32 123 XVI Vaststelling van de begrotingsstaten van het Ministerie van Volksgezondheid, Welzijn en Sport (XVI) voor het jaar 2010

Nr. 131 VERSLAG VAN EEN SCHRIFTELIJK OVERLEG

Vastgesteld 22 april 2010

In de vaste commissie voor Volksgezondheid, Welzijn en Sport1 bestond bij enkele fracties behoefte een aantal vragen ter beantwoording voor te leggen aan de minister van Volksgezondheid, Welzijn en Sport over de brief van 29 januari 2010 inzake t.g.v. het ontwerpbesluit inzake drempel- en toetsingsinkomen t.b.v. het berekenen van de zorgtoeslag (Kamerstuk 32 123 XVI nr. 116).

De op 5 maart 2010 toegezonden vragen zijn met de door de minister bij brief van 21 april 2010 toegezonden antwoorden hieronder afgedrukt.

De voorzitter

Smeets

De griffier

Teunissen

Inbreng CDA-fractie

De leden van de CDA-fractie vragen waarom gekozen is voor een tweeledig voorstel waarbij zowel de drempelpercentages als de afbouwpercentages worden aangepast.

**Wat gevraagd wordt:**
Wanneer zijn volgens het verslag van het schriftelijk overleg over de zorgtoeslag de vragen aan de minister toegezonden?

**Opgesomd materiaal:**
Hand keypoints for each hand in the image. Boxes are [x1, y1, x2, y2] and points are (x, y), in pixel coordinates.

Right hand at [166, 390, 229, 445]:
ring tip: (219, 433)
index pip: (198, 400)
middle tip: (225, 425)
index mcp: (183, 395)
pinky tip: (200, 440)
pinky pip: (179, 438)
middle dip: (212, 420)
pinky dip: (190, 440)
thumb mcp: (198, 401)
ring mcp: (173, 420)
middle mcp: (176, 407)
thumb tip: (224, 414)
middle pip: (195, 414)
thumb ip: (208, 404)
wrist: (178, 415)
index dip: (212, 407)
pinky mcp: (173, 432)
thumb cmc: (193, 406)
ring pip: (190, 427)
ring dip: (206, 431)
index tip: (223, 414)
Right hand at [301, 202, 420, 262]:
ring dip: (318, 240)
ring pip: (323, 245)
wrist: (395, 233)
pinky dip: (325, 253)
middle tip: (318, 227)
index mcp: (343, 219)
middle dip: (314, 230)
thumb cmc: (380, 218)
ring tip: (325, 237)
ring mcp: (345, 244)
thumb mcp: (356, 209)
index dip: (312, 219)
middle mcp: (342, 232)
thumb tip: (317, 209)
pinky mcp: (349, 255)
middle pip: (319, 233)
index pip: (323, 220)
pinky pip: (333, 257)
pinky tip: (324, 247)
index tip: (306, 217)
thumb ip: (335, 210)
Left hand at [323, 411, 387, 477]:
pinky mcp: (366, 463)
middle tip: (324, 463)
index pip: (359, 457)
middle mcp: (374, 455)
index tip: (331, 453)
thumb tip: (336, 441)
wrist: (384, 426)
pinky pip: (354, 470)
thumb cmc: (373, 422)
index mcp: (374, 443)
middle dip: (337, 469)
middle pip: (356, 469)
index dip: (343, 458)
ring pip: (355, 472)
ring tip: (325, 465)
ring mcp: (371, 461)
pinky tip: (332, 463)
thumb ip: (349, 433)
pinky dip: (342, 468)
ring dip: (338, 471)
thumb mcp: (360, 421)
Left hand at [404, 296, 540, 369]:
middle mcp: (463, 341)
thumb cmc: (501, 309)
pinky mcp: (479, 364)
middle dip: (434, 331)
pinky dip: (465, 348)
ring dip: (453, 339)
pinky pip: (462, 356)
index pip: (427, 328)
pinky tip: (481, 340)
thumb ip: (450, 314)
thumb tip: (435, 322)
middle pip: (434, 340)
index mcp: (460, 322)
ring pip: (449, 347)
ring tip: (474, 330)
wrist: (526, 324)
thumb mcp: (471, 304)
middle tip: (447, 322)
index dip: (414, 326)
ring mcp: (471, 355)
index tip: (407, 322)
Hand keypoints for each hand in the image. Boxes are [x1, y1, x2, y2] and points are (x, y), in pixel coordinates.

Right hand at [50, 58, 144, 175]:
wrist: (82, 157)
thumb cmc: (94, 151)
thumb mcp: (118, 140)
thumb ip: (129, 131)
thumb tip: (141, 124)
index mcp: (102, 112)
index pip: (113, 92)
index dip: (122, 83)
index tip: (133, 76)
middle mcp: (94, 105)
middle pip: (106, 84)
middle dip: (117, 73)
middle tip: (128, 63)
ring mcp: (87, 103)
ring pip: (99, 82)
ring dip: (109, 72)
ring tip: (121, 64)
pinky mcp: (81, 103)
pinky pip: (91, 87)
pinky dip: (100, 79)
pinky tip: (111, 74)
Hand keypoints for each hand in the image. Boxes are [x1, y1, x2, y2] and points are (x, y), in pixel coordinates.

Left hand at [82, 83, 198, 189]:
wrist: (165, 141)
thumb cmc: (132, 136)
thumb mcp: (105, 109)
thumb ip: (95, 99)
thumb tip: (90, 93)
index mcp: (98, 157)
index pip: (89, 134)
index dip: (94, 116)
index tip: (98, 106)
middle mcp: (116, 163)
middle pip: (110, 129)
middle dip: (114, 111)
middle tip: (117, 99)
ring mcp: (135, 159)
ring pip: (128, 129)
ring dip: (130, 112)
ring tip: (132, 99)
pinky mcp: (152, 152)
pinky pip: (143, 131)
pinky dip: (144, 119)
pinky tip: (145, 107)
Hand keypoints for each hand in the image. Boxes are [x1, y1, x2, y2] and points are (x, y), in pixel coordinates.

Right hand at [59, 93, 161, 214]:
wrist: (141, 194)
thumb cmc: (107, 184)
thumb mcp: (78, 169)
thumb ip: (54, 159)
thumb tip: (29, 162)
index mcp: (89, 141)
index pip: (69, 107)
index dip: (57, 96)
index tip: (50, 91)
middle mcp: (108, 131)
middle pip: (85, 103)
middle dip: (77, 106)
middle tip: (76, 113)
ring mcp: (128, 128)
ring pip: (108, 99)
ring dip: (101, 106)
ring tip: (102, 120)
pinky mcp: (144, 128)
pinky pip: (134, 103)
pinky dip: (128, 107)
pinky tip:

**Antwoord op opdracht:**
Op 5 maart 2010.